Question

The color and magnetic nature of manganite ion ($MnO_4^{2 - }$) are:
A.Green, paramagnetic
B.Purple, diamagnetic
C.Green, diamagnetic
D.Purple, paramagnetic

Answer 1

Hint: As we know the color and magnetic behavior of an ion can be determined with the help of unpaired electrons and if there is no unpaired electron then it is diamagnetic and if it contains unpaired electrons then it is paramagnetic

Complete step by step answer:
As we know manganese ($Mn$) is a d-block element having an atomic number $25$ so its outer electronic configuration is $3{d^5}4{s^2}$. The configuration is shown in the diagram below

To find the unpaired electrons first, we have to find the oxidation state of $Mn$ in the case of manganite ions. Let us consider the oxidation state of $Mn$ ion in the above case is x. and we know the oxidation state of oxygen is -2. So,
$
  x + 4 \times ( - 2) = - 2 \\
   \Rightarrow x - 8 = - 2 \\
   \Rightarrow x = 8 - 2 \\
   \Rightarrow x = 6 \\
$
In the +6 oxidation state, the outer configuration of $Mn$ will be $3{d^1}$.

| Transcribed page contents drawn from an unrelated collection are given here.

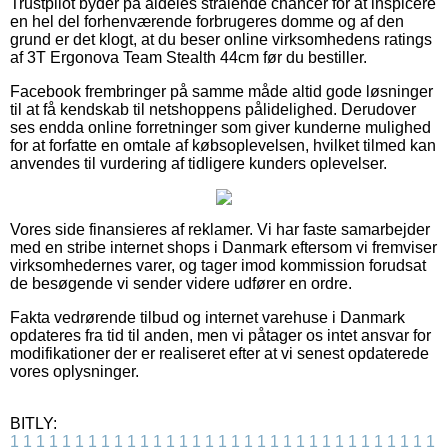
Trustpilot byder på aldeles strålende chancer for at inspicere
en hel del forhenværende forbrugeres domme og af den
grund er det klogt, at du beser online virksomhedens ratings
af 3T Ergonova Team Stealth 44cm før du bestiller.
Facebook frembringer på samme måde altid gode løsninger
til at få kendskab til netshoppens pålidelighed. Derudover
ses endda online forretninger som giver kunderne mulighed
for at forfatte en omtale af købsoplevelsen, hvilket tilmed kan
anvendes til vurdering af tidligere kunders oplevelser.
Vores side finansieres af reklamer. Vi har faste samarbejder
med en stribe internet shops i Danmark eftersom vi fremviser
virksomhedernes varer, og tager imod kommission forudsat
de besøgende vi sender videre udfører en ordre.
Fakta vedrørende tilbud og internet varehuse i Danmark
opdateres fra tid til anden, men vi påtager os intet ansvar for
modifikationer der er realiseret efter at vi senest opdaterede
vores oplysninger.
BITLY:
1
1
1
1
1
1
1
1
1
1
1
1
1
1
1
1
1
1
1
1
1
1
1
1
1
1
1
1
1
1
1
1
1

Hence there is one unpaired electron so it is paramagnetic. And due to the presence of an unpaired electron, it is purple.
So, the correct answer is Option D.
Note:
We can explain the color and magnetic properties of a compound with crystal field splitting theory. In this theory, degenerate orbitals split into higher energy levels and lower energy levels. When an electron absorbs radiation it gets to jump to the higher energy level where it becomes unstable and returns to a lower level by releasing the same amount of energy that is absorbed as a result it shows color.